* [What is being asked]: Print the passage on flu and COVID-19 vaccine recommendations in full, word for word.

* [Text provided]:
Seasonal flu for most

As expected, the committee unanimously voted to recommend the seasonal flu vaccine for everyone age six months and older. The update targets three strains, including a new one, H3N2, that will likely circulate in coming months.

COVID-19 for most

The decision about whether to recommend COVID-19 vaccination for the upcoming season wasn’t as straightforward as it has been in previous years, when the SARS-CoV-2 virus caused more cases and fewer people had immunity against it. But now that almost every has either been exposed to the virus, vaccinated against it, or both, COVID-19 doesn’t have the same health impact on the population as it once did. Even though the virus is mutating into different variants, longer-lasting immunity based on T cells appears to be protecting most people from severe disease and death—which raises the question of how critical a yearly vaccine will continue to be.

However, the CDC provided data showing that the risk of severe COVID-19 remains significant for older people, especially those over 75, who account for most of the hospitalizations and deaths due to the disease. Among younger people, the risk is higher for those with underlying health conditions. But for other healthy adults, the risk-benefit calculations are shifting.

* [Dataset entries]:
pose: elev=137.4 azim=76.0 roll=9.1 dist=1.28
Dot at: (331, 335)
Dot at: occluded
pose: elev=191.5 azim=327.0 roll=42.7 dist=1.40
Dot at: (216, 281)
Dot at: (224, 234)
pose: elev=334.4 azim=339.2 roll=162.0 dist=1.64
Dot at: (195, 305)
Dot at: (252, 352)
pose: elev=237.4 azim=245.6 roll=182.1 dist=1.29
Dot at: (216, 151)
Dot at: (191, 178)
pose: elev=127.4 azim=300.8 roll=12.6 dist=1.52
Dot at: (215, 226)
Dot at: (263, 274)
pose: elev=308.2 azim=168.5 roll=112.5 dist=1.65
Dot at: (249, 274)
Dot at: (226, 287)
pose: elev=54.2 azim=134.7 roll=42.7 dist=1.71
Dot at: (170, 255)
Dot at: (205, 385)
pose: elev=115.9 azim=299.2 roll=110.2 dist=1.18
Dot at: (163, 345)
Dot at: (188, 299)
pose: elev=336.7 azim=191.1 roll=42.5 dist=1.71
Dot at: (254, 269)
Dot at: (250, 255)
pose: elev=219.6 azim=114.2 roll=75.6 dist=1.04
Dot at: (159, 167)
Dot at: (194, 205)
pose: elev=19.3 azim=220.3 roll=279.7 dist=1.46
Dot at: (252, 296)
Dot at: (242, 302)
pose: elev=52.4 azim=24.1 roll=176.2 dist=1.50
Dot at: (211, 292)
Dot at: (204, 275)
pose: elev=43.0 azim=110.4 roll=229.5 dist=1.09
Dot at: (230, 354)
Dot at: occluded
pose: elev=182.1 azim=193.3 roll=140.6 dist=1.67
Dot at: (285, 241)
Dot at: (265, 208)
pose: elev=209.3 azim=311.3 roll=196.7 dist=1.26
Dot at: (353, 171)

* [Answer area]:
Seasonal flu for most

As expected, the committee unanimously voted to recommend the seasonal flu vaccine for everyone age six months and older. The update targets three strains, including a new one, H3N2, that will likely circulate in coming months.

COVID-19 for most

The decision about whether to recommend COVID-19 vaccination for the upcoming season wasn’t as straightforward as it has been in previous years, when the SARS-CoV-2 virus caused more cases and fewer people had immunity against it. But now that almost every has either been exposed to the virus, vaccinated against it, or both, COVID-19 doesn’t have the same health impact on the population as it once did. Even though the virus is mutating into different variants, longer-lasting immunity based on T cells appears to be protecting most people from severe disease and death—which raises the question of how critical a yearly vaccine will continue to be.

However, the CDC provided data showing that the risk of severe COVID-19 remains significant for older people, especially those over 75, who account for most of the hospitalizations and deaths due to the disease. Among younger people, the risk is higher for those with underlying health conditions. But for other healthy adults, the risk-benefit calculations are shifting.